Lawyer Neil Checkman, arguing for defendant Abdulahi Hussein, urged jurors to look past "mountains and mountains of evidence of khat dealing" to learn why the defendants operated where they could be seen. When introduced to the jury, Hussein stood and waved cheerfully.
"This case really is about an evaporating theory," lawyer Michael Hueston said on behalf of his client, Ali Awad.
He said the outlawed substance in khat disappeared so quickly that there was at most a total of 3 ounces of cathonine in all the khat imported by the ragtag group.
Sidney Moore Jr., a lawyer for defendant Abdi Emil Moge, said it would be impossible to get khat to the United States in the two days before cathonine disappeared.
"Common sense will dictate the whole theory of this case is not credible," he said.
Lawyer Steven G. Brill said defendant Abdinar Ahmed Dahir lives in Minneapolis with his wife and five children after fleeing war-torn Somalia in 1993. He said jurors will see on taped conversations that the defendants don't mask khat by calling it "jewels or candy."
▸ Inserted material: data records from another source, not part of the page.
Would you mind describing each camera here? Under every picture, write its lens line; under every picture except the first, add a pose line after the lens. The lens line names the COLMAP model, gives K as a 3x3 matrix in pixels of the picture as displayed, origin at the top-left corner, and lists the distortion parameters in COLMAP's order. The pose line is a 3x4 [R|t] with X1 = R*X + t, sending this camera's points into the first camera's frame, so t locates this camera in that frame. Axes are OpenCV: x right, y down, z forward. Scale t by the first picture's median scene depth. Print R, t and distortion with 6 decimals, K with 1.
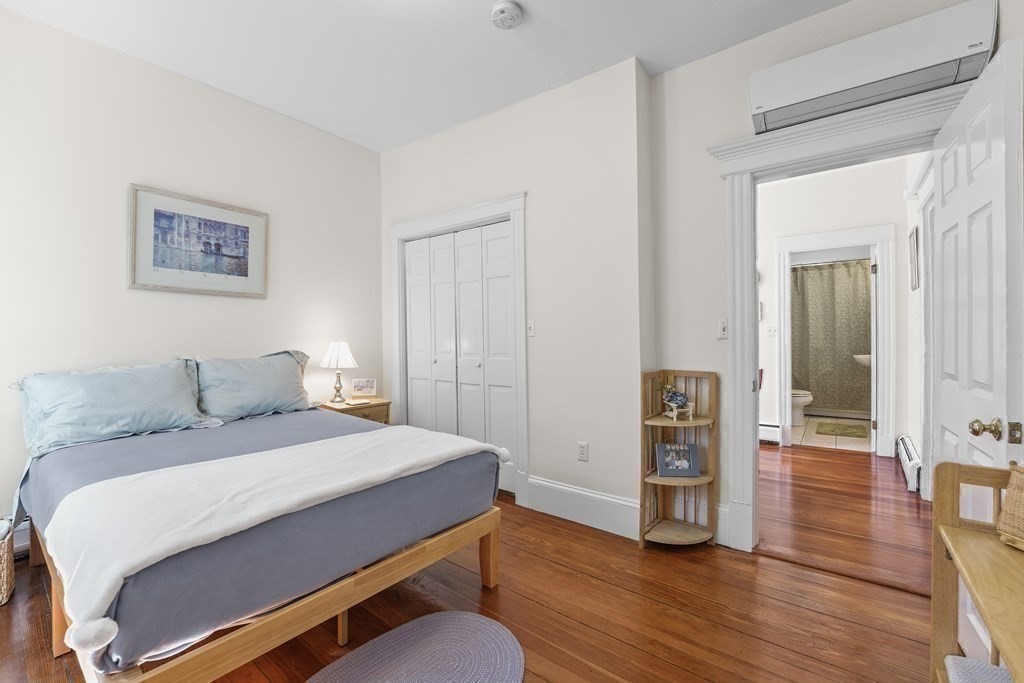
lens RADIAL K [[425.3, 0, 509.6], [0, 425.3, 338.8], [0, 0, 1]] dist [-0.010994, 0.000518]
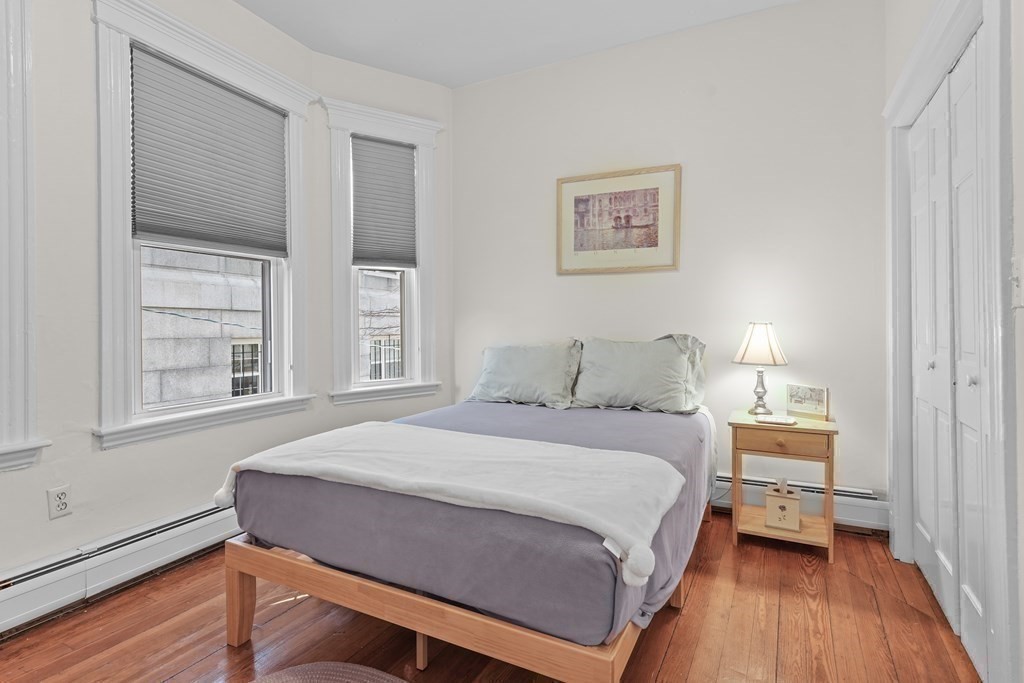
lens RADIAL K [[519.6, 0, 508.3], [0, 519.6, 333.1], [0, 0, 1]] dist [0.001628, -0.000061]
pose [[0.190815, 0.017613, -0.981468, 0.375462], [-0.004006, 0.999845, 0.017164, 0.010982], [0.981618, 0.000657, 0.190856, 0.543596]]
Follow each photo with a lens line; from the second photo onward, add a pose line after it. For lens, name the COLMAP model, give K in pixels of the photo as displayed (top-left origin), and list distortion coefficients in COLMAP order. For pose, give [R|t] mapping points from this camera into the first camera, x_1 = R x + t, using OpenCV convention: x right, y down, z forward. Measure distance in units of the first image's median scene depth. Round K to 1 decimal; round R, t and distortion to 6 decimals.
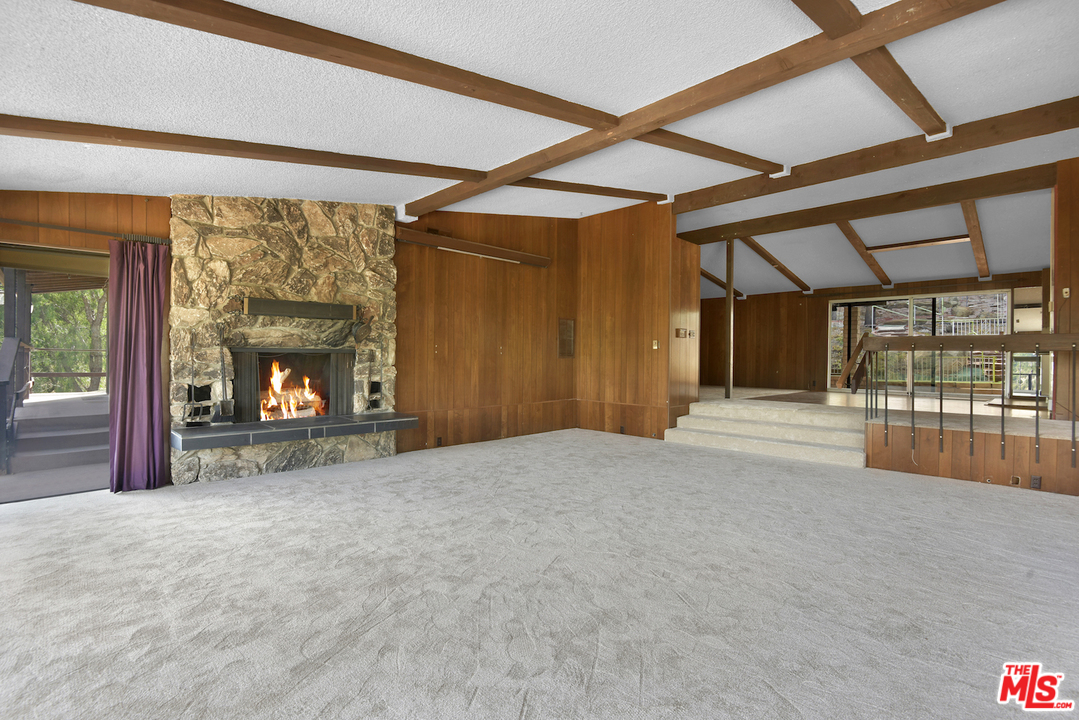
lens RADIAL K [[499.2, 0, 547.9], [0, 499.2, 365.1], [0, 0, 1]] dist [-0.020977, -0.000308]
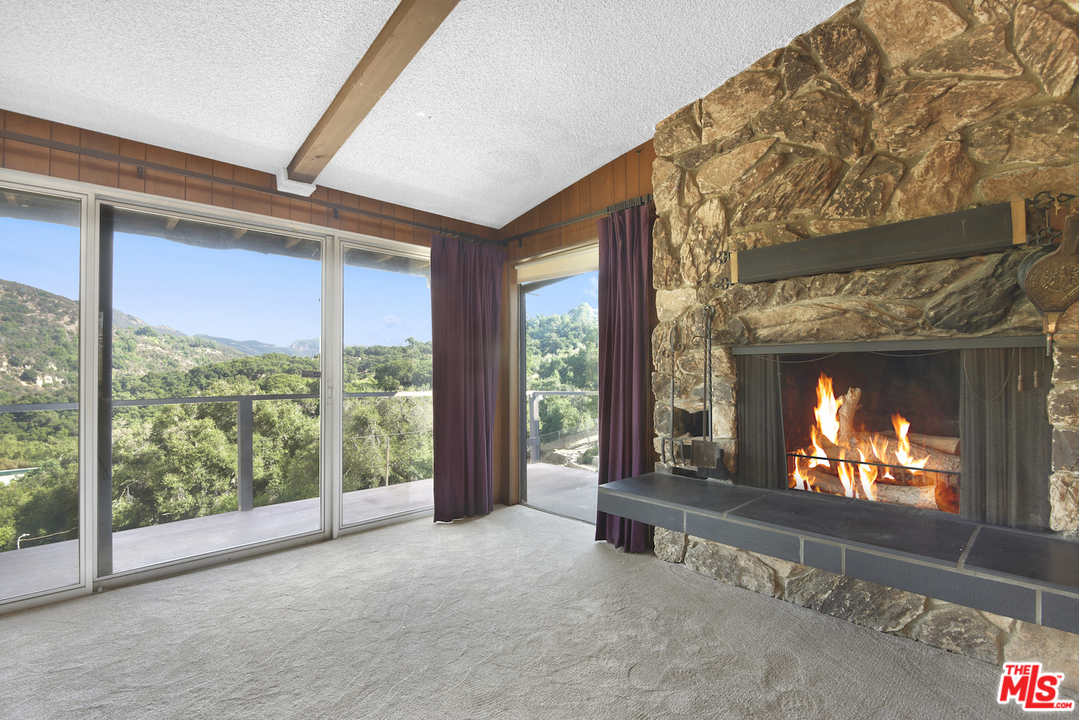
lens RADIAL K [[499.2, 0, 531.3], [0, 499.2, 366.4], [0, 0, 1]] dist [-0.020977, -0.000308]
pose [[-0.020879, -0.020078, -0.999580, -0.063448], [-0.012750, 0.999722, -0.019814, 0.000227], [0.999701, 0.012331, -0.021130, 0.689231]]
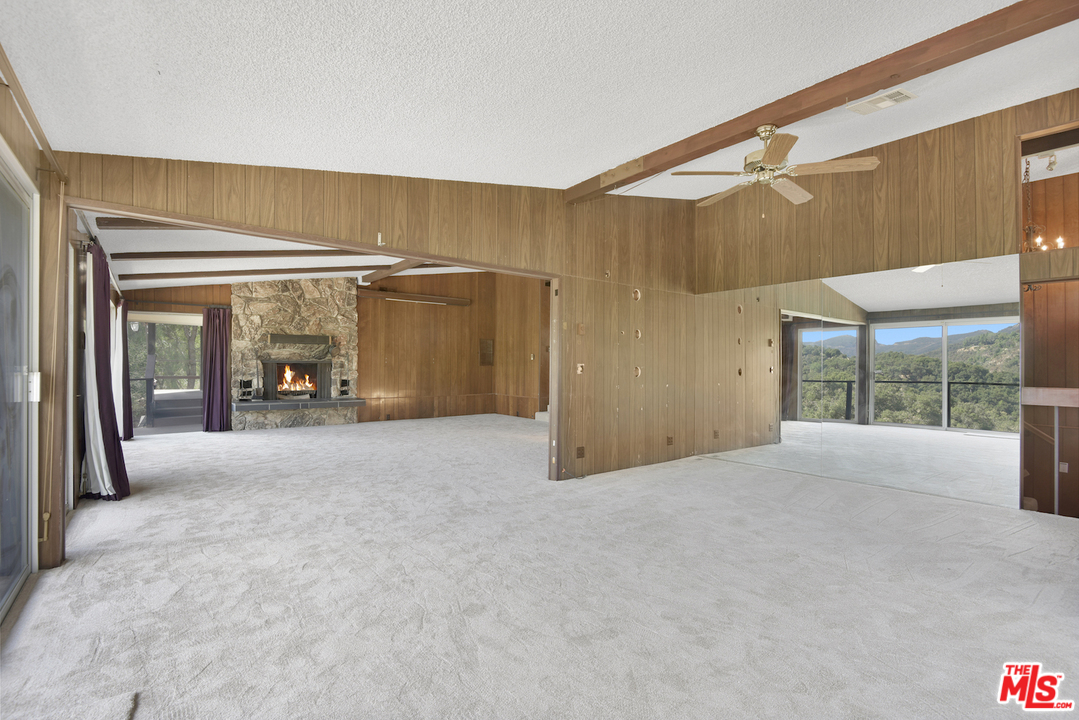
lens RADIAL K [[499.2, 0, 551.3], [0, 499.2, 373.2], [0, 0, 1]] dist [-0.020977, -0.000308]
pose [[0.993813, 0.002033, -0.111051, 0.592585], [-0.001874, 0.999997, 0.001538, 0.007184], [0.111054, -0.001321, 0.993814, -0.674045]]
"The evidence is out in the open," he said. "None of the defendants have anything to hide."
Moge and Awad, detained without bail, could face minimum mandatory sentences of 20 years in prison if they are convicted of conspiracy and engaging in a continuing criminal enterprise.
If convicted of conspiracy to distribute drugs, Dahir and Hussein, who are free on bail during the trial, could face 20 years in prison.